No matter what you may have endured at the hands of another, you are of great worth. No one can take away your dignity and the beauty of your humanity.
So may we celebrate the healing power of Easter this season by living as resurrection people, witnessing through our lives to a path different to the abusive examples around us in the media and perhaps closer to home.
May we put our faith in the Christ who shows us how to be human, honouring one another and persevering in the way of self-giving love.
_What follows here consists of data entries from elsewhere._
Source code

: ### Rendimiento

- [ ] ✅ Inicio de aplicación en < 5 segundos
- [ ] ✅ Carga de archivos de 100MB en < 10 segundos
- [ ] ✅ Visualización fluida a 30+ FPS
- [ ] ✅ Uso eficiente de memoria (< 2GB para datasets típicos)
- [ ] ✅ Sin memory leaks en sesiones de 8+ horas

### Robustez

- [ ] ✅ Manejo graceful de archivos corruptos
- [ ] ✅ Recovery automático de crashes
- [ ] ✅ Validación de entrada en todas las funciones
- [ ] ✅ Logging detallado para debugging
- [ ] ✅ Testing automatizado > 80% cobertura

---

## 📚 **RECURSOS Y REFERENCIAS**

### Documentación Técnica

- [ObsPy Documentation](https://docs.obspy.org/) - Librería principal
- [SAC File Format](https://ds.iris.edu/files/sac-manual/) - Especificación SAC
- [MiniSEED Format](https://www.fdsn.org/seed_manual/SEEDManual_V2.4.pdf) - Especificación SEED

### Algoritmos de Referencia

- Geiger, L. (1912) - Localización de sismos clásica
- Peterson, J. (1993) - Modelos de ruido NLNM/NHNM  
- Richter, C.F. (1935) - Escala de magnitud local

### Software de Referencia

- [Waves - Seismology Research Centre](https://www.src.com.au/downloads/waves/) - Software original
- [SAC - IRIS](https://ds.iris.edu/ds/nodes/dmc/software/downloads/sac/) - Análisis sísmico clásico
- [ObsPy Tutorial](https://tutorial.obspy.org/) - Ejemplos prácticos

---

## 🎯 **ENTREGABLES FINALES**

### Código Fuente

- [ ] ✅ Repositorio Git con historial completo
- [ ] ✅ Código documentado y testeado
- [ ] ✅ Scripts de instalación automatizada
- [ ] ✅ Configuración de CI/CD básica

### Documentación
And may we always -steadfastly and courageously – resist the evil of all who would twist such beauty and vulnerability to their own self-serving ends.
+Amen
[1] Jess Hill, See What You Made Me Do: Power, Control and Domestic Abuse (Schwartz Books Pty. Ltd. Kindle Edition: 2019) 11
[2] https://www.abc.net.au/news/2025-03-17/jess-hill-losing-it-plan-preventing-gendered-violence/105031374
[3] R. Powell. & , M. Pepper, National Anglican Family Violence Research Report: for the Anglican Church of Australia. NCLS Research Report. (NCLS Research: 2021) 9
[4] R. Powell. & , M. Pepper, National Anglican Family Violence Research Report: for the Anglican Church of Australia. 39-43
[5] Willie James Jennings, After Whiteness, 185.
[6] Catherine Keller, as quoted in, Anna Mercedes, Power For:Feminism and Christ’s Self-Giving, (T&T Clark: 2011), 1.
[7] Cambria Kaltwasser, Kenosis and the Mutuality of God, Ch. 13 in Kenosis: The Self-Emptying of Christ in Scripture and Tehology, Paul T. Nimmo and Keith L. Johnson eds, (William B. Eerdmans: 2022) 236.
[8] Anna Mercedes, Power For:Feminism and Christ’s Self-Giving, 2.
[9] Garry Worete Deverell, Contemplating Country: More Gondwana Theology, (WIPF & Stock: 2023), 123.